Low interest rates have caused havoc for many investors, particularly retirees who in the past may have preferred to keep some cash in the bank to provide a safe and steady income. Instead, the low rate environment has forced many investors to seek out higher yields from equities.
While many of the highest yielding opportunities are to be found amongst smaller stocks such as E&A Ltd (ASX: EAL), which I identified here as offering a potential 10% yield, most investors prefer to limit their investments to larger companies – the trade-off is a lower yield.
A major concern I have is that many investors have become so caught up in the 'chase for yield' that they may have become complacent about stock valuations.
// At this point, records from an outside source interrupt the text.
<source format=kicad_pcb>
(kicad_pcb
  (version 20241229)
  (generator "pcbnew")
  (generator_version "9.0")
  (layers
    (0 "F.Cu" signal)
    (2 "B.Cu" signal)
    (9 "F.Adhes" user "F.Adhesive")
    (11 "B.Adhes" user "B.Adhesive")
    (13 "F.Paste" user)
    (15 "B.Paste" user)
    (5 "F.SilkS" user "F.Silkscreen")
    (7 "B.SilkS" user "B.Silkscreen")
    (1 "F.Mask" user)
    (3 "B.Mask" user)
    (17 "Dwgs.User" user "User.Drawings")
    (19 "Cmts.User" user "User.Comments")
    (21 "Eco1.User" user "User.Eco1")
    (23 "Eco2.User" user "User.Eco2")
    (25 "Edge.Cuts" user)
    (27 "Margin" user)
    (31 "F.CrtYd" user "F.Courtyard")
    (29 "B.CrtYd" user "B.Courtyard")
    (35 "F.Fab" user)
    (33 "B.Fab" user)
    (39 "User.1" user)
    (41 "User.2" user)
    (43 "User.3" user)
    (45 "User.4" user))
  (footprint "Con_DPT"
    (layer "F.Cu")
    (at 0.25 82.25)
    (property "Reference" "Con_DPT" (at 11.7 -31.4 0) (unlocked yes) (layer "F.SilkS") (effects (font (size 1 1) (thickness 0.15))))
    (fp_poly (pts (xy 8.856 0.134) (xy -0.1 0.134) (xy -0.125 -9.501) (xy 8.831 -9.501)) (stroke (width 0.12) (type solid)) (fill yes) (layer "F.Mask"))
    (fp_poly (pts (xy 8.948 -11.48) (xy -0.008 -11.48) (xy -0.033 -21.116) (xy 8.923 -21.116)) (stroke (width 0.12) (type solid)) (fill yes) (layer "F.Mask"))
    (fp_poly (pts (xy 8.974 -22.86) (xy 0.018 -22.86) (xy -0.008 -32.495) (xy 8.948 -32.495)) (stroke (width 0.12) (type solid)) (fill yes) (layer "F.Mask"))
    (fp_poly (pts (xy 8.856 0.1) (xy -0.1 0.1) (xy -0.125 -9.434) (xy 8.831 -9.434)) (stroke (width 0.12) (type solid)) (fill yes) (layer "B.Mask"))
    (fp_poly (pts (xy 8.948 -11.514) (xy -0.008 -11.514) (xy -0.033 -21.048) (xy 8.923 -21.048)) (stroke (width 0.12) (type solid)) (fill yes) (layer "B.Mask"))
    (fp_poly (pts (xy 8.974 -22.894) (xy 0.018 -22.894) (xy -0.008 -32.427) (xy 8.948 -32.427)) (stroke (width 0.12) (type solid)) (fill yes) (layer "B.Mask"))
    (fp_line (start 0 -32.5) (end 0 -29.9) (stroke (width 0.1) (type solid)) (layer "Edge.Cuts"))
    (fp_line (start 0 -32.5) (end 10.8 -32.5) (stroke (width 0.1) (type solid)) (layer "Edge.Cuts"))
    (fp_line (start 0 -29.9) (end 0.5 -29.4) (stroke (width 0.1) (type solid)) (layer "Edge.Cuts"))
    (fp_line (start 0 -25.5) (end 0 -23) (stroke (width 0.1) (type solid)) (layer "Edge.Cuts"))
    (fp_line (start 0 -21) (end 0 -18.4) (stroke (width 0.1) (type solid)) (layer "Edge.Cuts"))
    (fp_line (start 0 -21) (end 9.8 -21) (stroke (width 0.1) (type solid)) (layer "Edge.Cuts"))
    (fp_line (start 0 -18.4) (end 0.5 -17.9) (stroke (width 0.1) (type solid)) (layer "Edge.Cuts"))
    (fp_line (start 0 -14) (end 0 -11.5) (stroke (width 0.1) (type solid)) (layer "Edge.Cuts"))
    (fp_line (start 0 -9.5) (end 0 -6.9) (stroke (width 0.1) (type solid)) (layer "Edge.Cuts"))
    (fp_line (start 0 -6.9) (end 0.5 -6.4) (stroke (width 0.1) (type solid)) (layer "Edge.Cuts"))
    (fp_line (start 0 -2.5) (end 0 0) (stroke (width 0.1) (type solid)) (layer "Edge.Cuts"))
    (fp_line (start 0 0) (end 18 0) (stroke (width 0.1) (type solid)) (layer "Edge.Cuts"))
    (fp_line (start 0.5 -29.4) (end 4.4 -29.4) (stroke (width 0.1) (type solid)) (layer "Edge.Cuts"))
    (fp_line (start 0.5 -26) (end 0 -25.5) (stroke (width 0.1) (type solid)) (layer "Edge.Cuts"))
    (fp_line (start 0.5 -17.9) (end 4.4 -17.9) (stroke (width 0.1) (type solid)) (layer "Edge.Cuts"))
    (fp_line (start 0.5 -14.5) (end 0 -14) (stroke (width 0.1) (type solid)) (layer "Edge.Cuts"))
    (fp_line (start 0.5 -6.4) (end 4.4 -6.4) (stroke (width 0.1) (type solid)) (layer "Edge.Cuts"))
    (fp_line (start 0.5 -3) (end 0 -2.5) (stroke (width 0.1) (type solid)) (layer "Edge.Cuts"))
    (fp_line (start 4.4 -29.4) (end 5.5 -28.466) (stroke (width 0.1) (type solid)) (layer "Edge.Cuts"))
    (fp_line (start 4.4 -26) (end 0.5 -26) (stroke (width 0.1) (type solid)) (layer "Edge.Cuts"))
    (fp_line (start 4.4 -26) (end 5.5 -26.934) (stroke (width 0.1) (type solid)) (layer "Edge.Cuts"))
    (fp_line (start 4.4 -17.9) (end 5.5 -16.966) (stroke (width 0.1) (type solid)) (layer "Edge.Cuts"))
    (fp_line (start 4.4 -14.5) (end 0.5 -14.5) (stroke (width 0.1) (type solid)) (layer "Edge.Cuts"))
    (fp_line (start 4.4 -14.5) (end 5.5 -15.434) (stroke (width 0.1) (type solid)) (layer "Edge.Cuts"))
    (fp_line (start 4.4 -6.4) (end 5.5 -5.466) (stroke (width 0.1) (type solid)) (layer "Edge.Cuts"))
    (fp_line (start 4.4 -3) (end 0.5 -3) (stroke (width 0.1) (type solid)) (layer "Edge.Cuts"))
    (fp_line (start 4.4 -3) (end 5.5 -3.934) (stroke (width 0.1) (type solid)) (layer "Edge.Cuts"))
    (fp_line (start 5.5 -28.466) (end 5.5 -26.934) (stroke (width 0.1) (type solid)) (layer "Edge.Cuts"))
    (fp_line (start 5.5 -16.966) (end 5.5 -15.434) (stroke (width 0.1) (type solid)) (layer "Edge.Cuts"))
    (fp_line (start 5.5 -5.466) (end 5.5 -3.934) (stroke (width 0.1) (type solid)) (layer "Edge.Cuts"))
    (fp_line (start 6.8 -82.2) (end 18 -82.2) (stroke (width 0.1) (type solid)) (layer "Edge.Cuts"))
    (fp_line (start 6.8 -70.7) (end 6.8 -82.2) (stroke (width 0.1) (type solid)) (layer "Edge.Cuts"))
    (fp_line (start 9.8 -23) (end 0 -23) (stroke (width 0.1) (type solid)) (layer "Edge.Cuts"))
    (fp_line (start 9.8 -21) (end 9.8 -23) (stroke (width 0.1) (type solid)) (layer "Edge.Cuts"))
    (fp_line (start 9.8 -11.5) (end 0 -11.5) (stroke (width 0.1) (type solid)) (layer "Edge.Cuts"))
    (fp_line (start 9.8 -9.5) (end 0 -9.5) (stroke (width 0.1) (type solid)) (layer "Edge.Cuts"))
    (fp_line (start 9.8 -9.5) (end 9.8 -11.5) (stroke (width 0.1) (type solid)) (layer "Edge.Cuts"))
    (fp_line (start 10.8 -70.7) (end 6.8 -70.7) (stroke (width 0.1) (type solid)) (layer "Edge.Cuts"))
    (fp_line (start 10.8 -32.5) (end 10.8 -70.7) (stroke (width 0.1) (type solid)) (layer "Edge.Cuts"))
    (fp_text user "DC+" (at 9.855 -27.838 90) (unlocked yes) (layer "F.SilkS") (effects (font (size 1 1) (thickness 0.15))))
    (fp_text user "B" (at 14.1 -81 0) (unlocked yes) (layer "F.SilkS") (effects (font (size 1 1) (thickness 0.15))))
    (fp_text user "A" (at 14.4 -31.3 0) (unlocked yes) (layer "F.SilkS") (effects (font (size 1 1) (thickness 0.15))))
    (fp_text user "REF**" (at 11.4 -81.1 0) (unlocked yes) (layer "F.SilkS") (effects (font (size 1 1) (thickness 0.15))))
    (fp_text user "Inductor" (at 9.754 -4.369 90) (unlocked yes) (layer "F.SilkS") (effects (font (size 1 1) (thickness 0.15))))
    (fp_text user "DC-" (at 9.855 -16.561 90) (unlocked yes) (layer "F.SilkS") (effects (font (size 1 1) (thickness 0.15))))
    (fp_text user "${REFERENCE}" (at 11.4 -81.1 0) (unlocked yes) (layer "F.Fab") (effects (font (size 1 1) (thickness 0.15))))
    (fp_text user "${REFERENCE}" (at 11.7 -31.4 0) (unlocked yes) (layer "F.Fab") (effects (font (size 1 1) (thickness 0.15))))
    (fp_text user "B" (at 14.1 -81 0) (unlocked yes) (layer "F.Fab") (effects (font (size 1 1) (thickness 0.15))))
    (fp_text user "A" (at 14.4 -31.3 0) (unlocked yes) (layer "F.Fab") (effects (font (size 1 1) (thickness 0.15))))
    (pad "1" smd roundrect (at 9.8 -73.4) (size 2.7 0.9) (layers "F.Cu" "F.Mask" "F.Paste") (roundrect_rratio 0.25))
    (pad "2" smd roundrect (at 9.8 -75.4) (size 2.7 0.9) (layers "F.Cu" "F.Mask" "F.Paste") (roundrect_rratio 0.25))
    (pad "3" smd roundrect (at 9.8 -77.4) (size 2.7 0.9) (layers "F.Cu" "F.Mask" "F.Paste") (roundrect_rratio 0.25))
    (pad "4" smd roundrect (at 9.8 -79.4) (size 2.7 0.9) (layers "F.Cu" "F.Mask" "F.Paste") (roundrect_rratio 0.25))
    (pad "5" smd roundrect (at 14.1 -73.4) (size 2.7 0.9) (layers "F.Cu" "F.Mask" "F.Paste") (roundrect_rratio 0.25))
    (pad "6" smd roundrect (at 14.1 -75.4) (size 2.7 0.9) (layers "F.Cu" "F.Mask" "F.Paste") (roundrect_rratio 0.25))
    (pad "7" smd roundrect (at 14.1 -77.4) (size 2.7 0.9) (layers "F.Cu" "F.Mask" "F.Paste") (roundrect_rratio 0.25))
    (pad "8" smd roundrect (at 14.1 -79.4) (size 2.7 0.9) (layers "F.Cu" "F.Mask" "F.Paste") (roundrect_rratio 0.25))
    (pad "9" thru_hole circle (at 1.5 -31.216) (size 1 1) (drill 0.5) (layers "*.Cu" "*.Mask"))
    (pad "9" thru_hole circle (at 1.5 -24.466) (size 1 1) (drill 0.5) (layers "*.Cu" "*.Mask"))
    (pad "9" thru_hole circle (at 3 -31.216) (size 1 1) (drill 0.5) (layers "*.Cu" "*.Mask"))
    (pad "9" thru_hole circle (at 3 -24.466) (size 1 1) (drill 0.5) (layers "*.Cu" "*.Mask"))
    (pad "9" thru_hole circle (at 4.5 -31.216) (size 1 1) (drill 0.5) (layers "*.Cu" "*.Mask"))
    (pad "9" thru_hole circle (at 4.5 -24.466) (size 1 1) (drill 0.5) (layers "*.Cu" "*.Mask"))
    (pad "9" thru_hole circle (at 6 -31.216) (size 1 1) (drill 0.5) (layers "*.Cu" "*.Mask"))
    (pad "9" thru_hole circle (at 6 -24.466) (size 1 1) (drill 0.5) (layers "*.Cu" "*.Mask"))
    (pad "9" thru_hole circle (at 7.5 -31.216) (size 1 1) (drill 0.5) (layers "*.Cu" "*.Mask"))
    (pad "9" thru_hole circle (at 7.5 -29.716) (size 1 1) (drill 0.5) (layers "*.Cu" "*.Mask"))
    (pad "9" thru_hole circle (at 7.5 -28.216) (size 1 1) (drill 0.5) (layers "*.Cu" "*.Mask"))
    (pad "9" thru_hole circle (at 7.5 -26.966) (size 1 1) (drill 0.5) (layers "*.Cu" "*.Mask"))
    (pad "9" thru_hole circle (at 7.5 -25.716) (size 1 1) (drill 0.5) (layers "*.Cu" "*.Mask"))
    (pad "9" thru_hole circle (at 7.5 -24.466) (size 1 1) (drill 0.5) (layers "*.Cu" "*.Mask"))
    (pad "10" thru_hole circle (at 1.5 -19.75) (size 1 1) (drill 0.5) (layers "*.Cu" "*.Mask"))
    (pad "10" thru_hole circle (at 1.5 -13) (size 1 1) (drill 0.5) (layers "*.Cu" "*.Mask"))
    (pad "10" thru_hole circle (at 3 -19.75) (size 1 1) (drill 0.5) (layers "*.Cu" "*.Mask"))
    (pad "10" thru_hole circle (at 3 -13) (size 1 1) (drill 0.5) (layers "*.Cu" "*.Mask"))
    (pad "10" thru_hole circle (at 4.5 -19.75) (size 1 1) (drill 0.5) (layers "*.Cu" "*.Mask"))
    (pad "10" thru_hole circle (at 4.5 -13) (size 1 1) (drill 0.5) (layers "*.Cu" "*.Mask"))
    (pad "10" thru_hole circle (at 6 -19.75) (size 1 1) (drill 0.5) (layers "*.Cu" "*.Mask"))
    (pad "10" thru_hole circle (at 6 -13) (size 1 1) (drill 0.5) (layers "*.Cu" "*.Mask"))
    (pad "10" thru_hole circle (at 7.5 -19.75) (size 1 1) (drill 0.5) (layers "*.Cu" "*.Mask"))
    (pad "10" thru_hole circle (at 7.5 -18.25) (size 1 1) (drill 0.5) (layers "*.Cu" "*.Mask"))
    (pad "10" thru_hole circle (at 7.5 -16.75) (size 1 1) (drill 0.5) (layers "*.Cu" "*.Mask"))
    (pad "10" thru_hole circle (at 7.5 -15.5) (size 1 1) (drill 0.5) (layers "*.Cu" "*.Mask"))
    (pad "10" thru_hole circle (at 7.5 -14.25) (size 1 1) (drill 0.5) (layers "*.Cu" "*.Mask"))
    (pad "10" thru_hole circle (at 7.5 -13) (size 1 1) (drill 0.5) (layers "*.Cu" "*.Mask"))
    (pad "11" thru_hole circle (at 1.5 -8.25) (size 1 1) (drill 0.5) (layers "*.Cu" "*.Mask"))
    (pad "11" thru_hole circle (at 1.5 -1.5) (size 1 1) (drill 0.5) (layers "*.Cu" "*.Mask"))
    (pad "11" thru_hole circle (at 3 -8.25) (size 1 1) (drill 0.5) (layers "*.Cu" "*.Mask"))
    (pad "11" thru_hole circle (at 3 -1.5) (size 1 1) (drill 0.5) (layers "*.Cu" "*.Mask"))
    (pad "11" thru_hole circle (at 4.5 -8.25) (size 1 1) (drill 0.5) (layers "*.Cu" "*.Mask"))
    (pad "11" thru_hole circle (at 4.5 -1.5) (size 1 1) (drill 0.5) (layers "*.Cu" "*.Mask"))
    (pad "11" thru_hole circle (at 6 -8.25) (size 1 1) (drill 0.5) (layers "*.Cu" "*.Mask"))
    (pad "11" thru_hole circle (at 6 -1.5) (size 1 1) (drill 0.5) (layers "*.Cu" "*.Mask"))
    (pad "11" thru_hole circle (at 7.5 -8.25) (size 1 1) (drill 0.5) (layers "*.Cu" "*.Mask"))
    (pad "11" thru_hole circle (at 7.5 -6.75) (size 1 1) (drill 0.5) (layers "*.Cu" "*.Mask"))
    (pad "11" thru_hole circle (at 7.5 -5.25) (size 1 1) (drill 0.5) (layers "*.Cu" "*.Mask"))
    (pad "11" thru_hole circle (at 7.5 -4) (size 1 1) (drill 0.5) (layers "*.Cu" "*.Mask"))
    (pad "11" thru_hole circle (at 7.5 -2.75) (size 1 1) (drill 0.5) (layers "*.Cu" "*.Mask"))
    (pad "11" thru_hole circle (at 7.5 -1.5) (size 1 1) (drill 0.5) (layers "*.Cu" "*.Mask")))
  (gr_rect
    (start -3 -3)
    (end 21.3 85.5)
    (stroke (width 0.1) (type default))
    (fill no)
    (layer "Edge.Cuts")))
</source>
It is important to not blindly chase yield without giving fair thought to value and the potential for capital gain or loss.
Right now there are some large, 'blue-chip' stocks which not only appear to offer growing dividends, but importantly their valuations look reasonable too.
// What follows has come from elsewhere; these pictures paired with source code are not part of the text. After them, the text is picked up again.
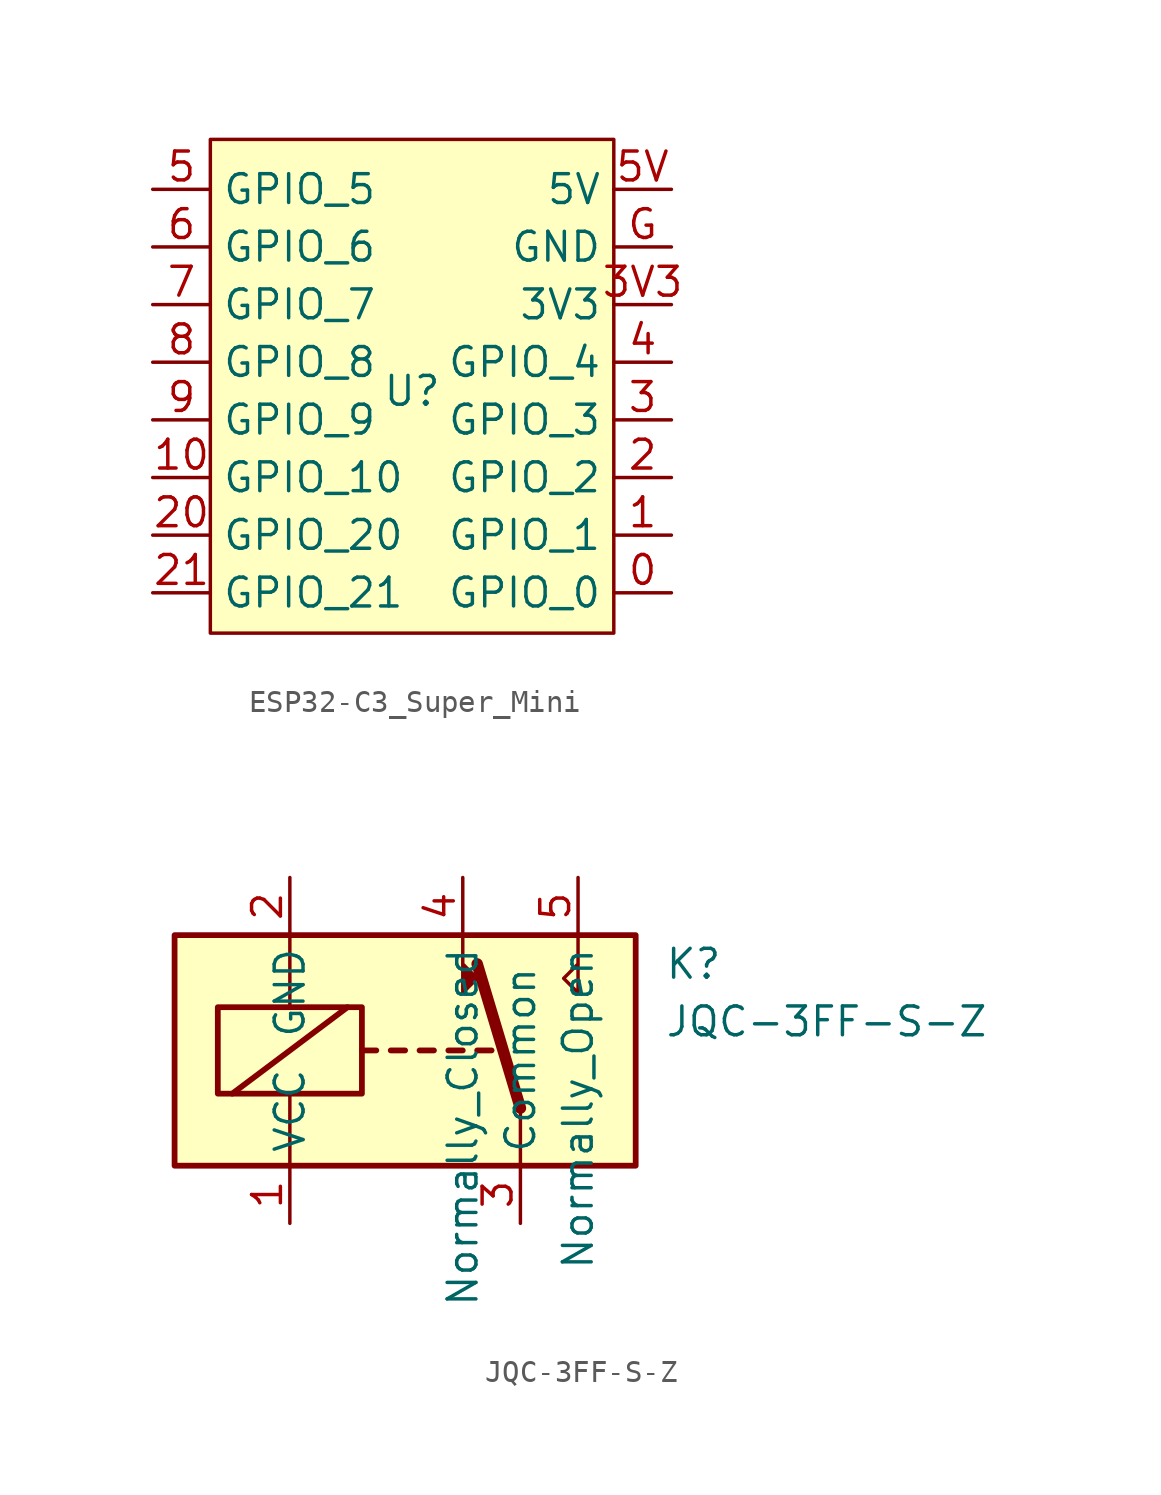
<source format=kicad_sym>
(kicad_symbol_lib
  (version 20231120)
  (generator "kicad_symbol_editor")
  (generator_version "8.0")
  (symbol "ESP32-C3_Super_Mini"
    (property "Reference" "U"
      (at 0 0 0)
      (effects (font (size 1.27 1.27))))
    (property "Value" ""
      (at 0 0 0)
      (effects (font (size 1.27 1.27))))
    (symbol "ESP32-C3_Super_Mini_1_1"
      (rectangle (start -8.89 11.09) (end 8.89 -10.668) (stroke (width 0) (type default)) (fill (type background)))
      (pin bidirectional line (at 11.43 -8.89 180) (length 2.54) (name "GPIO_0" (effects (font (size 1.27 1.27)))) (number "0" (effects (font (size 1.27 1.27)))))
      (pin bidirectional line (at 11.43 -6.35 180) (length 2.54) (name "GPIO_1" (effects (font (size 1.27 1.27)))) (number "1" (effects (font (size 1.27 1.27)))))
      (pin bidirectional line (at -11.43 -3.81 0) (length 2.54) (name "GPIO_10" (effects (font (size 1.27 1.27)))) (number "10" (effects (font (size 1.27 1.27)))))
      (pin bidirectional line (at 11.43 -3.81 180) (length 2.54) (name "GPIO_2" (effects (font (size 1.27 1.27)))) (number "2" (effects (font (size 1.27 1.27)))))
      (pin bidirectional line (at -11.43 -6.35 0) (length 2.54) (name "GPIO_20" (effects (font (size 1.27 1.27)))) (number "20" (effects (font (size 1.27 1.27)))))
      (pin bidirectional line (at -11.43 -8.89 0) (length 2.54) (name "GPIO_21" (effects (font (size 1.27 1.27)))) (number "21" (effects (font (size 1.27 1.27)))))
      (pin bidirectional line (at 11.43 -1.27 180) (length 2.54) (name "GPIO_3" (effects (font (size 1.27 1.27)))) (number "3" (effects (font (size 1.27 1.27)))))
      (pin power_out line (at 11.43 3.81 180) (length 2.54) (name "3V3" (effects (font (size 1.27 1.27)))) (number "3V3" (effects (font (size 1.27 1.27)))))
      (pin bidirectional line (at 11.43 1.27 180) (length 2.54) (name "GPIO_4" (effects (font (size 1.27 1.27)))) (number "4" (effects (font (size 1.27 1.27)))))
      (pin bidirectional line (at -11.43 8.89 0) (length 2.54) (name "GPIO_5" (effects (font (size 1.27 1.27)))) (number "5" (effects (font (size 1.27 1.27)))))
      (pin power_out line (at 11.43 8.89 180) (length 2.54) (name "5V" (effects (font (size 1.27 1.27)))) (number "5V" (effects (font (size 1.27 1.27)))))
      (pin bidirectional line (at -11.43 6.35 0) (length 2.54) (name "GPIO_6" (effects (font (size 1.27 1.27)))) (number "6" (effects (font (size 1.27 1.27)))))
      (pin bidirectional line (at -11.43 3.81 0) (length 2.54) (name "GPIO_7" (effects (font (size 1.27 1.27)))) (number "7" (effects (font (size 1.27 1.27)))))
      (pin bidirectional line (at -11.43 1.27 0) (length 2.54) (name "GPIO_8" (effects (font (size 1.27 1.27)))) (number "8" (effects (font (size 1.27 1.27)))))
      (pin bidirectional line (at -11.43 -1.27 0) (length 2.54) (name "GPIO_9" (effects (font (size 1.27 1.27)))) (number "9" (effects (font (size 1.27 1.27)))))
      (pin passive line (at 11.43 6.35 180) (length 2.54) (name "GND" (effects (font (size 1.27 1.27)))) (number "G" (effects (font (size 1.27 1.27)))))))
  (symbol "JQC-3FF-S-Z"
    (property "Reference" "K"
      (at 11.43 3.81 0)
      (effects (font (size 1.27 1.27)) (justify left)))
    (property "Value" "JQC-3FF-S-Z"
      (at 11.43 1.27 0)
      (effects (font (size 1.27 1.27)) (justify left)))
    (symbol "JQC-3FF-S-Z_0_0"
      (polyline (pts (xy 7.62 5.08) (xy 7.62 2.54) (xy 6.985 3.175) (xy 7.62 3.81)) (stroke (width 0) (type default)) (fill (type none))))
    (symbol "JQC-3FF-S-Z_0_1"
      (rectangle (start -10.16 5.08) (end 10.16 -5.08) (stroke (width 0.254) (type default)) (fill (type background)))
      (rectangle (start -8.255 1.905) (end -1.905 -1.905) (stroke (width 0.254) (type default)) (fill (type none)))
      (polyline (pts (xy -7.62 -1.905) (xy -2.54 1.905)) (stroke (width 0.254) (type default)) (fill (type none)))
      (polyline (pts (xy -5.08 -5.08) (xy -5.08 -1.905)) (stroke (width 0) (type default)) (fill (type none)))
      (polyline (pts (xy -5.08 5.08) (xy -5.08 1.905)) (stroke (width 0) (type default)) (fill (type none)))
      (polyline (pts (xy -1.905 0) (xy -1.27 0)) (stroke (width 0.254) (type default)) (fill (type none)))
      (polyline (pts (xy -0.635 0) (xy 0 0)) (stroke (width 0.254) (type default)) (fill (type none)))
      (polyline (pts (xy 0.635 0) (xy 1.27 0)) (stroke (width 0.254) (type default)) (fill (type none)))
      (polyline (pts (xy 1.905 0) (xy 2.54 0)) (stroke (width 0.254) (type default)) (fill (type none)))
      (polyline (pts (xy 3.175 0) (xy 3.81 0)) (stroke (width 0.254) (type default)) (fill (type none)))
      (polyline (pts (xy 5.08 -2.54) (xy 3.175 3.81)) (stroke (width 0.508) (type default)) (fill (type none)))
      (polyline (pts (xy 5.08 -2.54) (xy 5.08 -5.08)) (stroke (width 0) (type default)) (fill (type none))))
    (symbol "JQC-3FF-S-Z_1_1"
      (polyline (pts (xy 2.54 3.81) (xy 3.175 3.175) (xy 2.54 2.54) (xy 2.54 5.08)) (stroke (width 0) (type default)) (fill (type outline)))
      (pin passive line (at -5.08 -7.62 90) (length 2.54) (name "VCC" (effects (font (size 1.27 1.27)))) (number "1" (effects (font (size 1.27 1.27)))))
      (pin passive line (at -5.08 7.62 270) (length 2.54) (name "GND" (effects (font (size 1.27 1.27)))) (number "2" (effects (font (size 1.27 1.27)))))
      (pin passive line (at 5.08 -7.62 90) (length 2.54) (name "Common" (effects (font (size 1.27 1.27)))) (number "3" (effects (font (size 1.27 1.27)))))
      (pin passive line (at 2.54 7.62 270) (length 2.54) (name "Normally_Closed" (effects (font (size 1.27 1.27)))) (number "4" (effects (font (size 1.27 1.27)))))
      (pin passive line (at 7.62 7.62 270) (length 2.54) (name "Normally_Open" (effects (font (size 1.27 1.27)))) (number "5" (effects (font (size 1.27 1.27))))))))
</source>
Insurance Australia Group Limited (ASX: IAG) is forecast – according to consensus estimates compiled by Morningstar – to grow its dividend to 36.2 cents per share (cps) in FY 2015. With the stock trading at $5.97 this implies a fully franked dividend yield of 6.1%. While only miniscule earnings growth is forecast year-on-year, the price-to-earnings (PE) ratio is an undemanding 11.3.
Investing shouldn't be about owning the 'prettiest' stocks, often it is the out-of-favour 'ugly ducklings' which go on to outperform. This is what shareholders in Toll Holdings Limited (ASX: TOL) will be hoping for! Toll is forecast to grow both earnings and dividends over the two years to FY 2015. If it meets consensus, then at $5.22 the stock is trading on a fully franked dividend yield of 5.5% and a PE of 12.8.
There's a reason Telstra Corporation Ltd (ASX: TLS) is such a popular income stock and makes this list. The stock trades on an expected yield of 5.4% and while the forecast PE of 16 isn't cheap, a premium for quality probably justifies the current pricing.